Should they go ahead and warn workers they might be laid off if Congress doesn't act by January to avert defense cuts? Or should they hold off on the dire warnings, hoping the defense cuts don't happen?
Last week the White House Office of Management and Budget suggested they do the latter, issuing a memo that said the federal government would cover some employee compensation and litigation costs for contractors that don't issue layoff notices if the cuts actually go into effect.
Republicans, though, say that's a politically-motivated stance and that Congress won't pay those costs.
The issue arises from the "sequestration" cuts. The package of cuts--billions of dollars over ten years, about half of it from defense--was put in place through a bipartisan agreement last summer to avert a debt default. Essentially, lawmakers agreed to put future cuts in place as a threat to encourage the negotiation of a different, less draconian package of spending cuts.

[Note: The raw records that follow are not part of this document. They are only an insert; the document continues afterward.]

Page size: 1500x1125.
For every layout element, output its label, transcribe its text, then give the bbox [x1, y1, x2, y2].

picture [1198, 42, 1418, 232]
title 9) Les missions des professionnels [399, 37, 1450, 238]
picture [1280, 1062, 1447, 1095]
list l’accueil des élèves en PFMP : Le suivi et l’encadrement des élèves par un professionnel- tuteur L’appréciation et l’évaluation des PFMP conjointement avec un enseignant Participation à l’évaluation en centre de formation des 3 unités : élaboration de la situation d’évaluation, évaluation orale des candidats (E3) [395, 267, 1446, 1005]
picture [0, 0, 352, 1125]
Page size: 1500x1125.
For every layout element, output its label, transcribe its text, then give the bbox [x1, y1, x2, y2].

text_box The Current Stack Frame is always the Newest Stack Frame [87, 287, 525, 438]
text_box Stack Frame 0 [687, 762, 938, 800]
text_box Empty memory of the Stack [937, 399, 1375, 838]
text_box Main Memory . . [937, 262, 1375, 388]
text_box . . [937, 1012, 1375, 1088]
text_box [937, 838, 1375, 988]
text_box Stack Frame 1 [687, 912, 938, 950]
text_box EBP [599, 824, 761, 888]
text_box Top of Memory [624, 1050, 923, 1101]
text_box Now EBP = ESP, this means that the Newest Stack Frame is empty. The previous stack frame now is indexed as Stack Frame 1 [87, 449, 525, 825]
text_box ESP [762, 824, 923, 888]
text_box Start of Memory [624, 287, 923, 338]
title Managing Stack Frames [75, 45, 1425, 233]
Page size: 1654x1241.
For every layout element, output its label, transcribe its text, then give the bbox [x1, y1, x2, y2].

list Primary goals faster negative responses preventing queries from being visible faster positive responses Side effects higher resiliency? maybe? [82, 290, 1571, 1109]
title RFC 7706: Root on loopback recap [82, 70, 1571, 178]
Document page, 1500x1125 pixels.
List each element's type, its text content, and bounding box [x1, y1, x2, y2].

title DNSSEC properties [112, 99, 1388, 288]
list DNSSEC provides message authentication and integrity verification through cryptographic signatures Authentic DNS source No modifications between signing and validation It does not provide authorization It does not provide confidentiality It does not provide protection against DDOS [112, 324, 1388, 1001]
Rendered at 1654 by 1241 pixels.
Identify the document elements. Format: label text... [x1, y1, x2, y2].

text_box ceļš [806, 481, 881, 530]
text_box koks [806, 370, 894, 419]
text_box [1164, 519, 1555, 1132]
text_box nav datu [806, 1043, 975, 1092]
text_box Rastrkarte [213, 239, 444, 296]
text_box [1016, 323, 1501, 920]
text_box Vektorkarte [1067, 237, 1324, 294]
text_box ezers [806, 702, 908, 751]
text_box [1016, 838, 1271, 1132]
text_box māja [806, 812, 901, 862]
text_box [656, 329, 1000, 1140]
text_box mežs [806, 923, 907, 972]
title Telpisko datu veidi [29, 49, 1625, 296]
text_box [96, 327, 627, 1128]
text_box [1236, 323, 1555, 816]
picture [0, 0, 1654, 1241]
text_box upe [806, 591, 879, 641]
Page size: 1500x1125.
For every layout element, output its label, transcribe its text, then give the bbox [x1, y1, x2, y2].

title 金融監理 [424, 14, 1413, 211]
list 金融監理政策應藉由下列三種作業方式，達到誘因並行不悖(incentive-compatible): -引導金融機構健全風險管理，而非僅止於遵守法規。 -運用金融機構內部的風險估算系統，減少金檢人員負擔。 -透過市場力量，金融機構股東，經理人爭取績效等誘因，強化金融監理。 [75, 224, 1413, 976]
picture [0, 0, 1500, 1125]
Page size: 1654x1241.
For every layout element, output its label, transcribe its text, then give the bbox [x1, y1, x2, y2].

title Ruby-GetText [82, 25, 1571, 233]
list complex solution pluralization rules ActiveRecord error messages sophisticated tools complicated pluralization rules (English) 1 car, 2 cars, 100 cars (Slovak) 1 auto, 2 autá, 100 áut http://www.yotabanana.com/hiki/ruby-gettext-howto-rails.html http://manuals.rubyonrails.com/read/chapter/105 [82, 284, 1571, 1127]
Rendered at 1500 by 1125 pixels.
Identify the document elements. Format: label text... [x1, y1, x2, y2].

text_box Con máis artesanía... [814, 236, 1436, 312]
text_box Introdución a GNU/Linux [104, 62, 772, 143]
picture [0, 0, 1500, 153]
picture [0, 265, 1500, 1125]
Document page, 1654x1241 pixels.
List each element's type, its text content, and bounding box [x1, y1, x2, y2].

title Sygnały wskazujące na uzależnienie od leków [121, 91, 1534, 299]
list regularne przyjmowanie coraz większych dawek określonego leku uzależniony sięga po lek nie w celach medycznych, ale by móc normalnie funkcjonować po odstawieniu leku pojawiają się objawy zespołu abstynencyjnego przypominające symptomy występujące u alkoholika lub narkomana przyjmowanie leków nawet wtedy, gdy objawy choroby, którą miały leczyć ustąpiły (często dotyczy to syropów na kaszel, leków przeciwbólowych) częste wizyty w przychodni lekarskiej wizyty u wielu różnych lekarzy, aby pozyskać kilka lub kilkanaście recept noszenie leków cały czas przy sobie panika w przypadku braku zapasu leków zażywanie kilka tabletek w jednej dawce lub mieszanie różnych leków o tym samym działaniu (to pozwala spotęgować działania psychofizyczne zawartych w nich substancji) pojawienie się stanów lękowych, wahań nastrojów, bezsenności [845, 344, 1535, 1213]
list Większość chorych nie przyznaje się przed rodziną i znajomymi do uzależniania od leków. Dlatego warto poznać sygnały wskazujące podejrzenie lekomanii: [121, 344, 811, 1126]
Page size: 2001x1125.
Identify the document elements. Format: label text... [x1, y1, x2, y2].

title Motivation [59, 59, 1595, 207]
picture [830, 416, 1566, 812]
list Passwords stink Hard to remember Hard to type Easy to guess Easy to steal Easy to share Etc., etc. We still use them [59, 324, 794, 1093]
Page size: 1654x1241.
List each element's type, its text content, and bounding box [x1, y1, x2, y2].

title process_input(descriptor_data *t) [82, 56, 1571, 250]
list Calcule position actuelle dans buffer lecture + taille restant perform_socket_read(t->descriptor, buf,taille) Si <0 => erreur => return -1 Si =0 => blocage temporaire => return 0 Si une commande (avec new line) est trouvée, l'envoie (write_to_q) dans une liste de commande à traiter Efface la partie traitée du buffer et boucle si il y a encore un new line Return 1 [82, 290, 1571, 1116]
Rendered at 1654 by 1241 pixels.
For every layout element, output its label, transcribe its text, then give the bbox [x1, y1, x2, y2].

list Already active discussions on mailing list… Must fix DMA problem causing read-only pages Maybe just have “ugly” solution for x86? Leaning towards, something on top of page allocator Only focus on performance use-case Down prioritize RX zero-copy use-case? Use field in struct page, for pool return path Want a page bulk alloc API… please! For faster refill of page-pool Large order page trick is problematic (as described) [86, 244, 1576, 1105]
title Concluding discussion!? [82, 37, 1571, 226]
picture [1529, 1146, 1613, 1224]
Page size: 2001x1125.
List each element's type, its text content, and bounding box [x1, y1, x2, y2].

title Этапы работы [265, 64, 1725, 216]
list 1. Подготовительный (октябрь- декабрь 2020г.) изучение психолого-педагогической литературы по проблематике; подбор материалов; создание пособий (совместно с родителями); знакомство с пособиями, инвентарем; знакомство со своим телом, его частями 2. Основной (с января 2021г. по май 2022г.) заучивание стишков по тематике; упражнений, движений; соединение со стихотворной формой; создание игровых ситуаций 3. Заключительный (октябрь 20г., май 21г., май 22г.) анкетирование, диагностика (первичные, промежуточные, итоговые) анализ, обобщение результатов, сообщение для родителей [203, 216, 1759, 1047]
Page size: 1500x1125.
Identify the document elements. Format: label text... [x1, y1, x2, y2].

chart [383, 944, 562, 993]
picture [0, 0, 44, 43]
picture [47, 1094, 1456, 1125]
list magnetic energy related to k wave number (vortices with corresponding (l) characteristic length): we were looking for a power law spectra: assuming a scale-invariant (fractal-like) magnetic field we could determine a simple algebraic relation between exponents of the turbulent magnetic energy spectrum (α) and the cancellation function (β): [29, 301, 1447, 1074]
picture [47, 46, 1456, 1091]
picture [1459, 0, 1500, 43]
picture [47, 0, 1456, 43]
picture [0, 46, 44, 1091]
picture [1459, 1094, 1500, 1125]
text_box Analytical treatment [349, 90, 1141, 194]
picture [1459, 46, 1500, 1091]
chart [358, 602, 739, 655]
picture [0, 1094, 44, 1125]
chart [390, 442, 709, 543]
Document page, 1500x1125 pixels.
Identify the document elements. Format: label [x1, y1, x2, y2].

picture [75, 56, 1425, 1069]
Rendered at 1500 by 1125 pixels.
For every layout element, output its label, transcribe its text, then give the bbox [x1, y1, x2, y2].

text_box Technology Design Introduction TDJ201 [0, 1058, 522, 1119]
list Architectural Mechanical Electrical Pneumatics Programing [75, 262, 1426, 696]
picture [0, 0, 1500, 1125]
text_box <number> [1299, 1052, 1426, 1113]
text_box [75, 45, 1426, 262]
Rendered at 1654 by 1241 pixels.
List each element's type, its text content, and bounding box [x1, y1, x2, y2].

But such negotiations went nowhere, and the sequestration cuts are now due to start on Jan. 2 if Congress doesn't reach an agreement on how to avert them.
Those cuts will have a big impact on government contractors, and studies show that could result in thousands of jobs lost in Virginia, where the Northern Virginia economy especially is heavy on government contracting work.
Under the federal Worker Adjustment and Retraining Notification (WARN) Act, companies with at least 100 employees are required to give written notice to workers that they're going to be laid off at least 60 days before plant closings or mass layoffs, if possible.
For government contractors affected by the potential sequestration cuts, that 60-day window falls right before the presidential election next month.
But sequestration cuts aren't a sure thing-no one in Congress actually wants them to happen. The House of Representatives has passed a couple of bills to avert them, although the Senate has not taken similar action yet.
Given the heightened political atmosphere surrounding the fall elections, some members of Congress have said they doubt Congress will act further on sequestration until after the election, but Congress does have a "lame duck" session after the election in which it could act.